─── SOURCE DATA ───

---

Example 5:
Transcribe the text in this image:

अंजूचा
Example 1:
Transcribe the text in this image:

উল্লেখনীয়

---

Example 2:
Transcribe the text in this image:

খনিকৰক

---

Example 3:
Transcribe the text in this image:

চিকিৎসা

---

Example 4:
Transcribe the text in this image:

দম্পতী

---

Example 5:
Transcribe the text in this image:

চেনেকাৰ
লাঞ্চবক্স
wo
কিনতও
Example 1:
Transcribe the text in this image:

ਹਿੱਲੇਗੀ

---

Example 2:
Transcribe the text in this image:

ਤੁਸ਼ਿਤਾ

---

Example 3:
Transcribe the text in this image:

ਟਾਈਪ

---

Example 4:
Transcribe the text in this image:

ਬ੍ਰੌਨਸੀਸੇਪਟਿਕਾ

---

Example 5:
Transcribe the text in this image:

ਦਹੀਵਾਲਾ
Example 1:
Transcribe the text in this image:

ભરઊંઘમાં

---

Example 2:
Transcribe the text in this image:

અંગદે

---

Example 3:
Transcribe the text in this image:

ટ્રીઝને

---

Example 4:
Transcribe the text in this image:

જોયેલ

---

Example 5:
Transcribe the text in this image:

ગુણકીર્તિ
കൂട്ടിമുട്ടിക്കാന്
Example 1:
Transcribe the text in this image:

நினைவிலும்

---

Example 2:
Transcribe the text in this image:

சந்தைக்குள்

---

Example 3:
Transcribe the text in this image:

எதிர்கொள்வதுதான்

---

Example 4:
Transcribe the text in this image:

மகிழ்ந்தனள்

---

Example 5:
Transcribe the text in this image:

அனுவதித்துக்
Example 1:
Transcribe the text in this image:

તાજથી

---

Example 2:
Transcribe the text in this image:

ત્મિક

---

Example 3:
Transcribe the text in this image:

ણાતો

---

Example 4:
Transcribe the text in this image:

───

#### TASK DESCRIPTION
Every entry must be output again, exactly as written above.

#### ANSWER BOX
---

Example 5:
Transcribe the text in this image:

अंजूचा
Example 1:
Transcribe the text in this image:

উল্লেখনীয়

---

Example 2:
Transcribe the text in this image:

খনিকৰক

---

Example 3:
Transcribe the text in this image:

চিকিৎসা

---

Example 4:
Transcribe the text in this image:

দম্পতী

---

Example 5:
Transcribe the text in this image:

চেনেকাৰ
লাঞ্চবক্স
wo
কিনতও
Example 1:
Transcribe the text in this image:

ਹਿੱਲੇਗੀ

---

Example 2:
Transcribe the text in this image:

ਤੁਸ਼ਿਤਾ

---

Example 3:
Transcribe the text in this image:

ਟਾਈਪ

---

Example 4:
Transcribe the text in this image:

ਬ੍ਰੌਨਸੀਸੇਪਟਿਕਾ

---

Example 5:
Transcribe the text in this image:

ਦਹੀਵਾਲਾ
Example 1:
Transcribe the text in this image:

ભરઊંઘમાં

---

Example 2:
Transcribe the text in this image:

અંગદે

---

Example 3:
Transcribe the text in this image:

ટ્રીઝને

---

Example 4:
Transcribe the text in this image:

જોયેલ

---

Example 5:
Transcribe the text in this image:

ગુણકીર્તિ
കൂട്ടിമുട്ടിക്കാന്
Example 1:
Transcribe the text in this image:

நினைவிலும்

---

Example 2:
Transcribe the text in this image:

சந்தைக்குள்

---

Example 3:
Transcribe the text in this image:

எதிர்கொள்வதுதான்

---

Example 4:
Transcribe the text in this image:

மகிழ்ந்தனள்

---

Example 5:
Transcribe the text in this image:

அனுவதித்துக்
Example 1:
Transcribe the text in this image:

તાજથી

---

Example 2:
Transcribe the text in this image:

ત્મિક

---

Example 3:
Transcribe the text in this image:

ણાતો

---

Example 4:
Transcribe the text in this image:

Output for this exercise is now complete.